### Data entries
══════

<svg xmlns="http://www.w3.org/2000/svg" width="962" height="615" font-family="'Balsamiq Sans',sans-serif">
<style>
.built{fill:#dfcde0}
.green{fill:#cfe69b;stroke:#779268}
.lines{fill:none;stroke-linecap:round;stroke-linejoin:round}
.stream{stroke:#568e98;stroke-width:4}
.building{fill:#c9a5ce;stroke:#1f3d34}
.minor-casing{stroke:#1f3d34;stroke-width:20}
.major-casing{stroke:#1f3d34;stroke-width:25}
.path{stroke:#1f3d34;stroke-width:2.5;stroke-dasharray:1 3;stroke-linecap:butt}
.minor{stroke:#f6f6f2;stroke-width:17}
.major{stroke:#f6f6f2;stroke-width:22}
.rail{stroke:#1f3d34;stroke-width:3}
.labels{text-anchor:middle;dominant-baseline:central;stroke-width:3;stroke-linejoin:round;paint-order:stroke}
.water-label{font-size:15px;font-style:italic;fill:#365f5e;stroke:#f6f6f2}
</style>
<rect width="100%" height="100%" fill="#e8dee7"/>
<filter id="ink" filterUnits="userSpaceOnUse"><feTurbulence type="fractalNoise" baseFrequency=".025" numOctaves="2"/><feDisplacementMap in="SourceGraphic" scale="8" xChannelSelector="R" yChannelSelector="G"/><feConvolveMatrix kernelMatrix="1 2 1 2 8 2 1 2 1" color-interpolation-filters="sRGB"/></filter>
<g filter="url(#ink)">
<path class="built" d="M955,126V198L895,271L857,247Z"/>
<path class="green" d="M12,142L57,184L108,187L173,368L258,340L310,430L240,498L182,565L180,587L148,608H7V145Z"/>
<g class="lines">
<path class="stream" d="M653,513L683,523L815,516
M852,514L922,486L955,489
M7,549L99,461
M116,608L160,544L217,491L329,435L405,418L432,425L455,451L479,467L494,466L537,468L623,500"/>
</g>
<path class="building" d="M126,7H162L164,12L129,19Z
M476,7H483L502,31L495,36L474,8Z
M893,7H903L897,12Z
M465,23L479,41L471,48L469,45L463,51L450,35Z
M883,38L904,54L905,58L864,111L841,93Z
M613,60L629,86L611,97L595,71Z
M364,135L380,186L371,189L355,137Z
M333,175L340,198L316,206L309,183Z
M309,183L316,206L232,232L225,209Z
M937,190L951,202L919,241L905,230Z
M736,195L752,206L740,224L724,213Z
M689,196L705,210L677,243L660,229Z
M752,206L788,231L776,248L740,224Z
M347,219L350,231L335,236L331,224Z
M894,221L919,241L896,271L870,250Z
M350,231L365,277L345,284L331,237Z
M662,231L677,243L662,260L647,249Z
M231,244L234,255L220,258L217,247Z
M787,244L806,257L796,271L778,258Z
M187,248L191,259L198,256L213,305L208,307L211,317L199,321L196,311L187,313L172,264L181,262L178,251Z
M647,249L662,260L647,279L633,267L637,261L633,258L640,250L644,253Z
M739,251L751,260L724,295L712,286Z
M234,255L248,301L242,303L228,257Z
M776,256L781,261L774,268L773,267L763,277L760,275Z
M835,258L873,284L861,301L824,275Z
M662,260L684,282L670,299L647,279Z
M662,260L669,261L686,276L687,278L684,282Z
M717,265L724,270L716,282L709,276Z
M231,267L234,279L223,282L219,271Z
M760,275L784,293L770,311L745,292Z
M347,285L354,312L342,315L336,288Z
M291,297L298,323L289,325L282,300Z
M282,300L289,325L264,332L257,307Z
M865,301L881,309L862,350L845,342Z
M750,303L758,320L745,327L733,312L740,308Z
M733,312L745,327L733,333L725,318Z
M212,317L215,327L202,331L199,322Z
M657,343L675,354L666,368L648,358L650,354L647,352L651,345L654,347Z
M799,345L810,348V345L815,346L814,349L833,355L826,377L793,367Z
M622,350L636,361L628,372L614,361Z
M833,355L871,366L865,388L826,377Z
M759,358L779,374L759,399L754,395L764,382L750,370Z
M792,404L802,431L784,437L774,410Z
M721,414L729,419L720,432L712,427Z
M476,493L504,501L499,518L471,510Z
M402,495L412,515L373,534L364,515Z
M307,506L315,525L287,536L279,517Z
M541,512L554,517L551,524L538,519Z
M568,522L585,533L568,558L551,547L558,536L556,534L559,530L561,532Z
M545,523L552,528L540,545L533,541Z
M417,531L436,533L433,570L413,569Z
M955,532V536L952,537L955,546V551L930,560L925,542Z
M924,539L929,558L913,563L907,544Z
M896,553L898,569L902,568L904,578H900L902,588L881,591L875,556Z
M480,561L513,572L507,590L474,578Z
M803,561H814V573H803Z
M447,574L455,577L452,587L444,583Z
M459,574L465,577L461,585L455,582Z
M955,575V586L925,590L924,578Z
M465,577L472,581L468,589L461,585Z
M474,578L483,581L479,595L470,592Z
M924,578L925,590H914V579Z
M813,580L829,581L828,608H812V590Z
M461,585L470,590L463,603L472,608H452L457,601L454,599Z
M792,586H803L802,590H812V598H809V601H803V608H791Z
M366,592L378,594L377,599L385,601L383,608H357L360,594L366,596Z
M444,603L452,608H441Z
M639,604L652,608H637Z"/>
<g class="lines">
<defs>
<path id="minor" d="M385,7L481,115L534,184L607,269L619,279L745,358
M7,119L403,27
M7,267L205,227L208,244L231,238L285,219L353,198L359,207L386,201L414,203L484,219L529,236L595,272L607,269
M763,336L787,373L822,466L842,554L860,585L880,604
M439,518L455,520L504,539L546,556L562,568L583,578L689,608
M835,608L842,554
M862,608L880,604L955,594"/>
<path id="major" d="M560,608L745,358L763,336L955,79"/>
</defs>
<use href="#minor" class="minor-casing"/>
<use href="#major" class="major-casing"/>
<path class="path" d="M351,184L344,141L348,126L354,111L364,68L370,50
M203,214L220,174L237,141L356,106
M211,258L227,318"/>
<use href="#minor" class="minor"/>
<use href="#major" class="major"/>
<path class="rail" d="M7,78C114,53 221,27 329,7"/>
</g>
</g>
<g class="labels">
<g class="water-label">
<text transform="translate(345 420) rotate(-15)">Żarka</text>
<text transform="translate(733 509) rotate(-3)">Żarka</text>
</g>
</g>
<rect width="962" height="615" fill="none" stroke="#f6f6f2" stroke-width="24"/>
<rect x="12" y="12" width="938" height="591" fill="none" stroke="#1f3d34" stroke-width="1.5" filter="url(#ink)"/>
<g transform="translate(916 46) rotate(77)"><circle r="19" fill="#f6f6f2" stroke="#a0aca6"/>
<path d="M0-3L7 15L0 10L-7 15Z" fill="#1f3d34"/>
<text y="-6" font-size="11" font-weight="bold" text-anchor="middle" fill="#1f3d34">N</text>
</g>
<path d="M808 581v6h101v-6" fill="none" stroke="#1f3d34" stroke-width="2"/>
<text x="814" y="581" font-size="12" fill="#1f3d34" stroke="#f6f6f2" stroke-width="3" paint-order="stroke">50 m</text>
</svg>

══════

### TASK TO CARRY OUT
Where the data above reaches the line holding "M852,514L922,486L955,489", begin printing, and stop after the line holding "M402,495L412,515L373,534L364,515Z". Each line must be reproduced exactly, with nothing else added.

### TASK SOLUTION
M852,514L922,486L955,489
M7,549L99,461
M116,608L160,544L217,491L329,435L405,418L432,425L455,451L479,467L494,466L537,468L623,500"/>
</g>
<path class="building" d="M126,7H162L164,12L129,19Z
M476,7H483L502,31L495,36L474,8Z
M893,7H903L897,12Z
M465,23L479,41L471,48L469,45L463,51L450,35Z
M883,38L904,54L905,58L864,111L841,93Z
M613,60L629,86L611,97L595,71Z
M364,135L380,186L371,189L355,137Z
M333,175L340,198L316,206L309,183Z
M309,183L316,206L232,232L225,209Z
M937,190L951,202L919,241L905,230Z
M736,195L752,206L740,224L724,213Z
M689,196L705,210L677,243L660,229Z
M752,206L788,231L776,248L740,224Z
M347,219L350,231L335,236L331,224Z
M894,221L919,241L896,271L870,250Z
M350,231L365,277L345,284L331,237Z
M662,231L677,243L662,260L647,249Z
M231,244L234,255L220,258L217,247Z
M787,244L806,257L796,271L778,258Z
M187,248L191,259L198,256L213,305L208,307L211,317L199,321L196,311L187,313L172,264L181,262L178,251Z
M647,249L662,260L647,279L633,267L637,261L633,258L640,250L644,253Z
M739,251L751,260L724,295L712,286Z
M234,255L248,301L242,303L228,257Z
M776,256L781,261L774,268L773,267L763,277L760,275Z
M835,258L873,284L861,301L824,275Z
M662,260L684,282L670,299L647,279Z
M662,260L669,261L686,276L687,278L684,282Z
M717,265L724,270L716,282L709,276Z
M231,267L234,279L223,282L219,271Z
M760,275L784,293L770,311L745,292Z
M347,285L354,312L342,315L336,288Z
M291,297L298,323L289,325L282,300Z
M282,300L289,325L264,332L257,307Z
M865,301L881,309L862,350L845,342Z
M750,303L758,320L745,327L733,312L740,308Z
M733,312L745,327L733,333L725,318Z
M212,317L215,327L202,331L199,322Z
M657,343L675,354L666,368L648,358L650,354L647,352L651,345L654,347Z
M799,345L810,348V345L815,346L814,349L833,355L826,377L793,367Z
M622,350L636,361L628,372L614,361Z
M833,355L871,366L865,388L826,377Z
M759,358L779,374L759,399L754,395L764,382L750,370Z
M792,404L802,431L784,437L774,410Z
M721,414L729,419L720,432L712,427Z
M476,493L504,501L499,518L471,510Z
M402,495L412,515L373,534L364,515Z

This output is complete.